* Supplied information
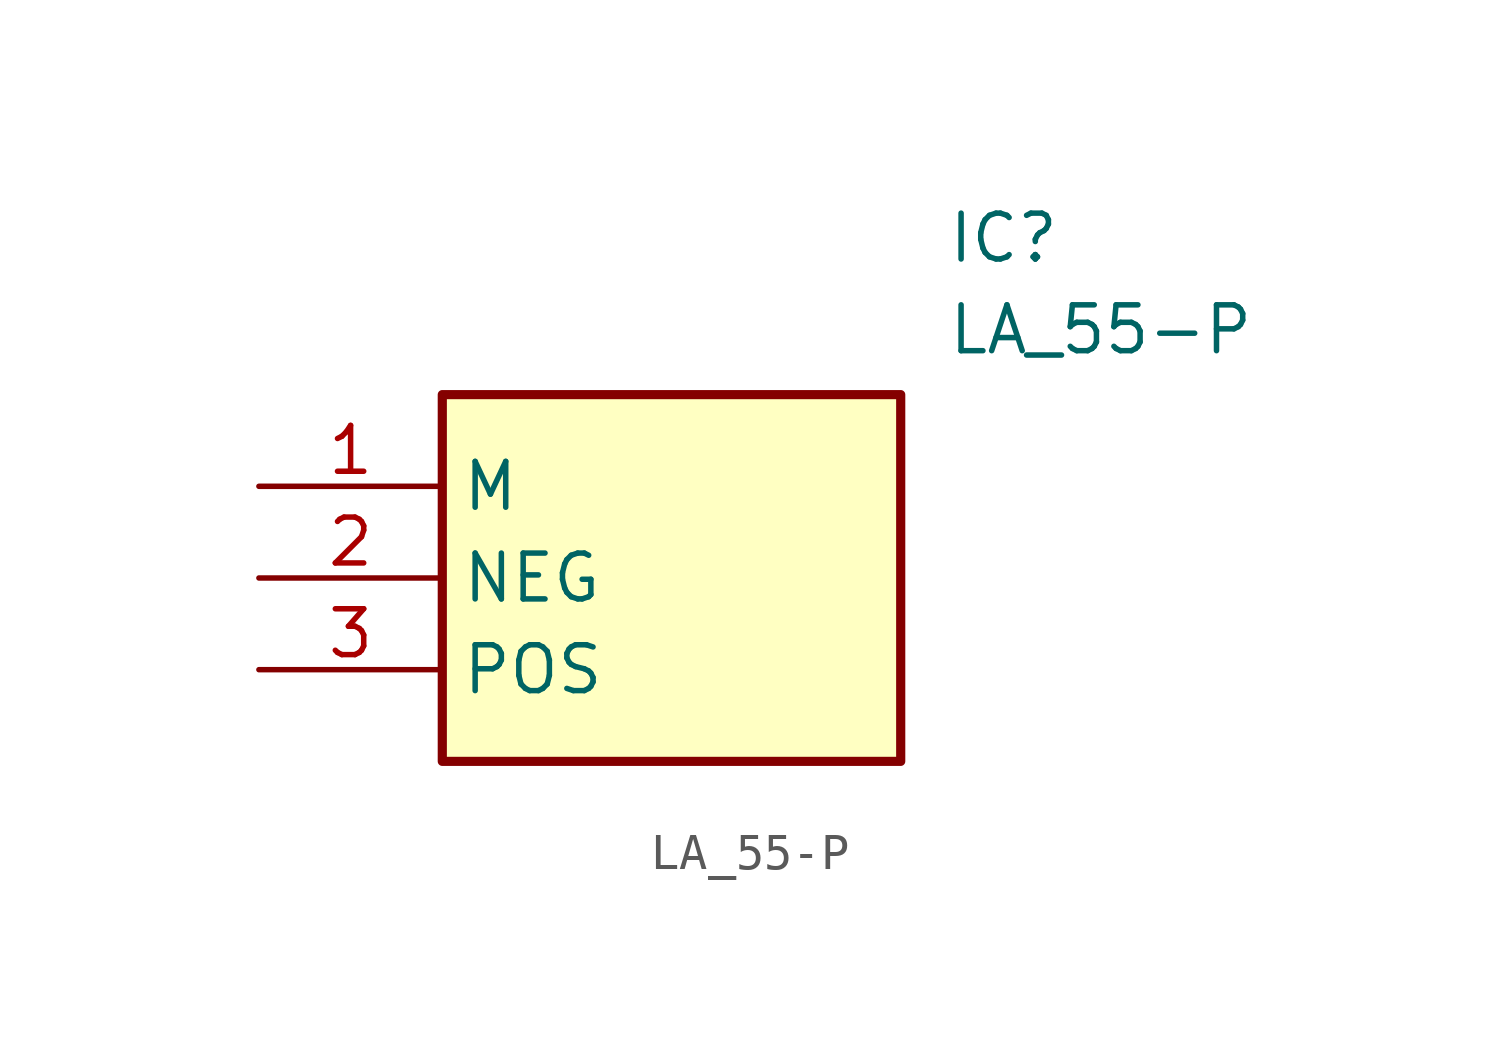
<source format=kicad_sym>
(kicad_symbol_lib
  (version 20211014)
  (generator SamacSys_ECAD_Model)
  (symbol "LA_55-P"
    (property "Reference" "IC"
      (at 19.05 7.62 0)
      (effects (font (size 1.27 1.27)) (justify left top)))
    (property "Value" "LA_55-P"
      (at 19.05 5.08 0)
      (effects (font (size 1.27 1.27)) (justify left top)))
    (rectangle
      (start 5.08 2.54)
      (end 17.78 -7.62)
      (stroke (width 0.254) (type default))
      (fill (type background)))
    (pin passive line
      (at 0 0 0)
      (length 5.08)
      (name "M" (effects (font (size 1.27 1.27))))
      (number "1" (effects (font (size 1.27 1.27)))))
    (pin passive line
      (at 0 -2.54 0)
      (length 5.08)
      (name "NEG" (effects (font (size 1.27 1.27))))
      (number "2" (effects (font (size 1.27 1.27)))))
    (pin passive line
      (at 0 -5.08 0)
      (length 5.08)
      (name "POS" (effects (font (size 1.27 1.27))))
      (number "3" (effects (font (size 1.27 1.27)))))))
</source>
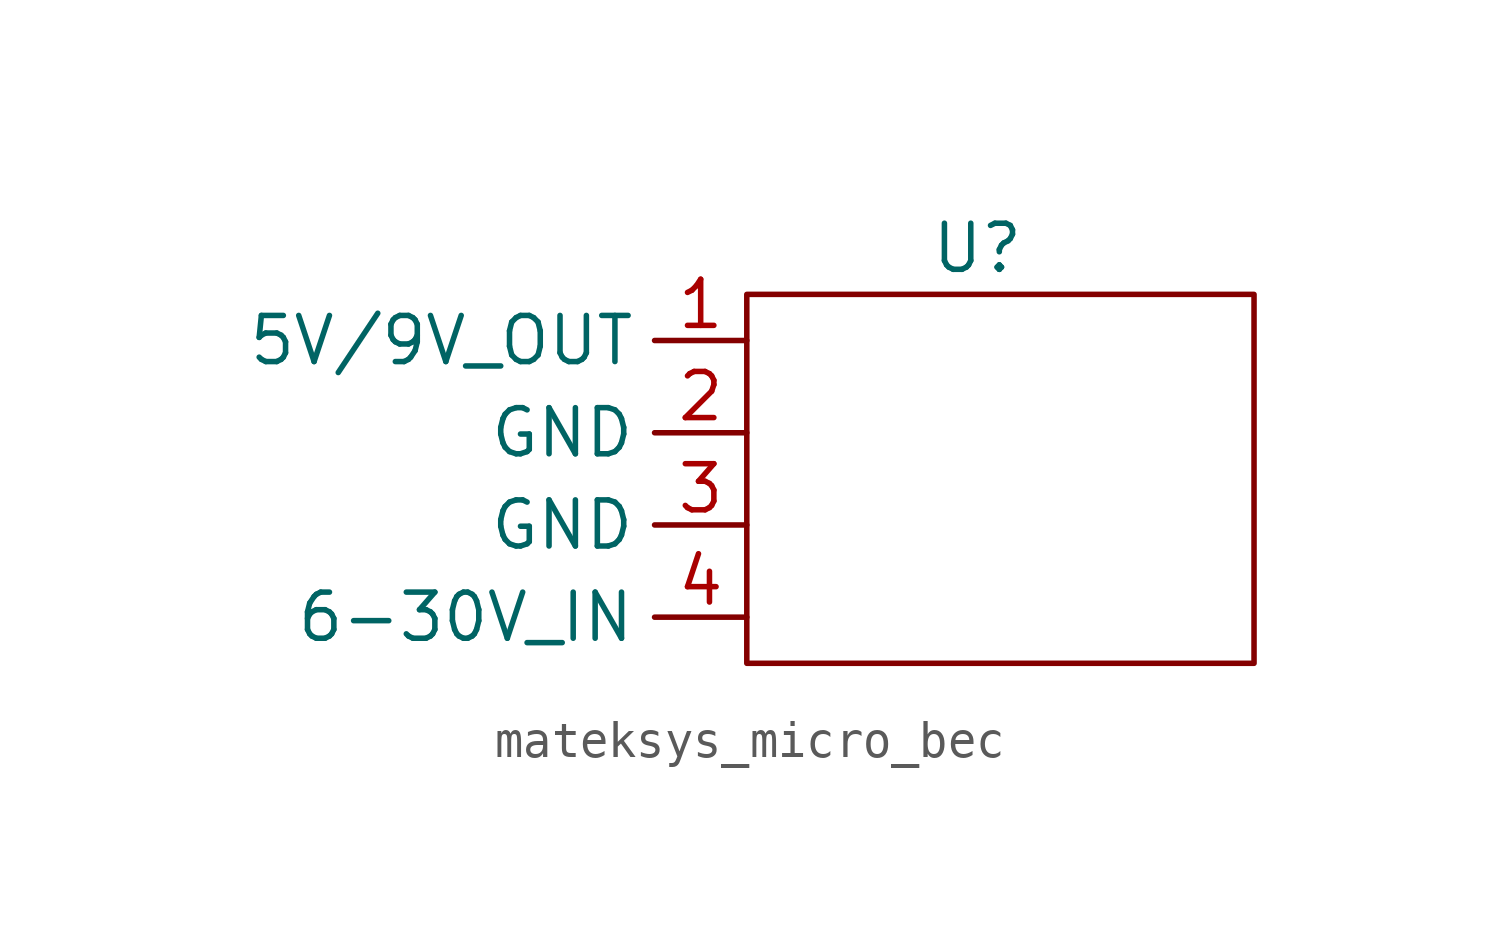
<source format=kicad_sym>
(kicad_symbol_lib
  (version 20241209)
  (generator "kicad_symbol_editor")
  (generator_version "9.0")
  (symbol "mateksys_micro_bec"
    (property "Reference" "U"
      (at 0 6.35 0)
      (effects (font (size 1.27 1.27))))
    (property "Value" ""
      (at -11.43 7.62 0)
      (effects (font (size 1.27 1.27))))
    (symbol "mateksys_micro_bec_0_1"
      (rectangle (start 7.62 5.08) (end -6.35 -5.08) (stroke (width 0) (type default)) (fill (type none))))
    (symbol "mateksys_micro_bec_1_1"
      (pin power_out line (at -6.35 3.81 180) (length 2.54) (name "5V/9V_OUT" (effects (font (size 1.27 1.27)))) (number "1" (effects (font (size 1.27 1.27)))))
      (pin power_out line (at -6.35 1.27 180) (length 2.54) (name "GND" (effects (font (size 1.27 1.27)))) (number "2" (effects (font (size 1.27 1.27)))))
      (pin power_in line (at -6.35 -1.27 180) (length 2.54) (name "GND" (effects (font (size 1.27 1.27)))) (number "3" (effects (font (size 1.27 1.27)))))
      (pin power_in line (at -6.35 -3.81 180) (length 2.54) (name "6-30V_IN" (effects (font (size 1.27 1.27)))) (number "4" (effects (font (size 1.27 1.27))))))))
</source>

* How to complete this task
Every entry must be retyped exactly, with the pictures removed.

* Task solution
<source format=kicad_sym>
(kicad_symbol_lib
  (version 20211014)
  (generator SamacSys_ECAD_Model)
  (symbol "LA_55-P"
    (property "Reference" "IC"
      (at 19.05 7.62 0)
      (effects (font (size 1.27 1.27)) (justify left top)))
    (property "Value" "LA_55-P"
      (at 19.05 5.08 0)
      (effects (font (size 1.27 1.27)) (justify left top)))
    (rectangle
      (start 5.08 2.54)
      (end 17.78 -7.62)
      (stroke (width 0.254) (type default))
      (fill (type background)))
    (pin passive line
      (at 0 0 0)
      (length 5.08)
      (name "M" (effects (font (size 1.27 1.27))))
      (number "1" (effects (font (size 1.27 1.27)))))
    (pin passive line
      (at 0 -2.54 0)
      (length 5.08)
      (name "NEG" (effects (font (size 1.27 1.27))))
      (number "2" (effects (font (size 1.27 1.27)))))
    (pin passive line
      (at 0 -5.08 0)
      (length 5.08)
      (name "POS" (effects (font (size 1.27 1.27))))
      (number "3" (effects (font (size 1.27 1.27)))))))
</source>
<source format=kicad_sym>
(kicad_symbol_lib
  (version 20241209)
  (generator "kicad_symbol_editor")
  (generator_version "9.0")
  (symbol "mateksys_micro_bec"
    (property "Reference" "U"
      (at 0 6.35 0)
      (effects (font (size 1.27 1.27))))
    (property "Value" ""
      (at -11.43 7.62 0)
      (effects (font (size 1.27 1.27))))
    (symbol "mateksys_micro_bec_0_1"
      (rectangle (start 7.62 5.08) (end -6.35 -5.08) (stroke (width 0) (type default)) (fill (type none))))
    (symbol "mateksys_micro_bec_1_1"
      (pin power_out line (at -6.35 3.81 180) (length 2.54) (name "5V/9V_OUT" (effects (font (size 1.27 1.27)))) (number "1" (effects (font (size 1.27 1.27)))))
      (pin power_out line (at -6.35 1.27 180) (length 2.54) (name "GND" (effects (font (size 1.27 1.27)))) (number "2" (effects (font (size 1.27 1.27)))))
      (pin power_in line (at -6.35 -1.27 180) (length 2.54) (name "GND" (effects (font (size 1.27 1.27)))) (number "3" (effects (font (size 1.27 1.27)))))
      (pin power_in line (at -6.35 -3.81 180) (length 2.54) (name "6-30V_IN" (effects (font (size 1.27 1.27)))) (number "4" (effects (font (size 1.27 1.27))))))))
</source>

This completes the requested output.